From: 1500AM

By Ruben Gomez

The Federal Retirement Thrift Investment Board plans to issue, by Dec. 31, a  request for proposal on a new contract for Thrift Savings Plan data center  services.

The contract will include “very stringent” IT security requirements aimed at  preventing future data breaches, such as one announced two months ago that  affected 123,000 TSP  accounts, said Greg Long, the agency’s executive director, Tuesday before the  Senate Homeland Security and Governmental Affairs subcommittee on Oversight of  Government Management, the Federal Workforce and the District of Columbia.

“We’re in the process of designing the procurement action,” Long said. “We  anticipate rolling that out on the street by the end of this calendar year, and  then awarding next fiscal year.”

In July 2011, hackers accessed  IT systemsat the FRTIB contractor  Serco, Inc. The breach, announced in May, mostly compromised Social Security  numbers. About 43,000 accounts, including subcommittee chairman Sen. Daniel  Akaka’s (D-Hawaii), contained names, addresses, Social Security numbers and  possibly bank routing numbers.

Long did not provide specifics about the contract and why his agency is reopening  it for competition.

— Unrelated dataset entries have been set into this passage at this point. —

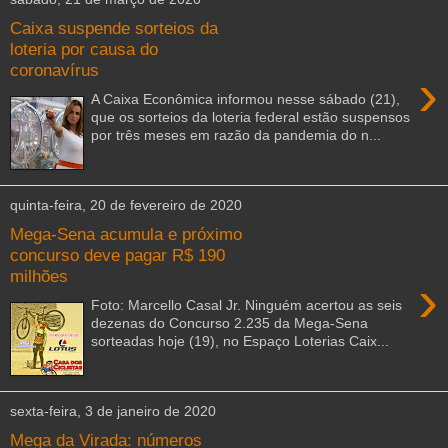
Caixa suspende sorteios da
loteria por causa do
coronavírus
›
A Caixa Econômica informou nesse sábado (21),
que os sorteios da loteria federal estão suspensos
por três meses em razão da pandemia do n...
quinta-feira, 20 de fevereiro de 2020
Mega-Sena acumula e próximo
concurso deve pagar R$ 190
milhões
›
Foto: Marcello Casal Jr. Ninguém acertou as seis
dezenas do Concurso 2.235 da Mega-Sena
sorteadas hoje (19), no Espaço Loterias Caix...
sexta-feira, 3 de janeiro de 2020
Mega da Virada: números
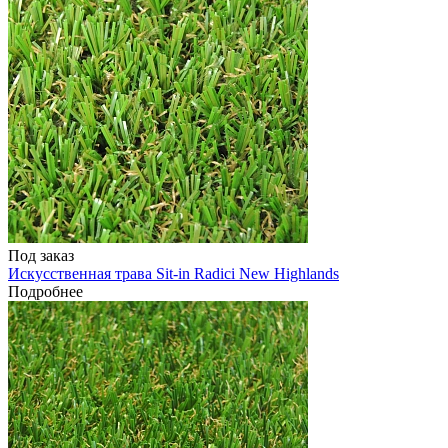
Под заказ
Искусственная трава Sit-in Radici New Highlands
Подробнее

“I anticipate that the incumbent typically is a bidder,” he said. “But it will be  a full and open competition. We are seeking robust competition from all parties.”

Shorter data retention schedules might improve privacy

Long said beyond improving network security, agencies can reduce their risks of  security breaches by shortening the retention times for documents containing  personal information.

“Currently, [the law governing FRTIB] does not contain a statute of limitations  for judicial review of a claim for benefits brought by a TSP participant or  beneficiary,” Long said in written testimony.  “This indefinite exposure to potential litigation over benefits forces the TSP to  retain records of benefits paid for an unlimited period of time, even after a  participant’s account balance has been completely disbursed and he or she is no  longer a participant. The absence of a statute of limitations, therefore, results  in an extraordinary record retention burden, which increases the data potentially  available to be accessed through a cyber attack or other data breach.”

The Government Accountability Office also advocates for shorter data retention  periods among FRTIB and other agencies.

“The principle is just, ‘for as long as you need the information, keep it, protect  it. Once that need no longer exists, get rid of it, delete it,” said Greg  Wilshusen, GAO’s director of information security issues.

Akaka introduced the Privacy Act modernization bill  last fall, which would implement the GAO’s  recommendation.

But agency leaders are hesitant to embrace the concept, said Mary Ellen Callahan,  the Homeland Security Department’s outgoing chief privacy officer. “One because  they already have an approved retention period from the National Archives, and you  don’t want to go counter to that. And second, there’s also the question about  whether or not it affects operations if you delete information on a more  subjective standard as Mr. Wilshusen had argued.”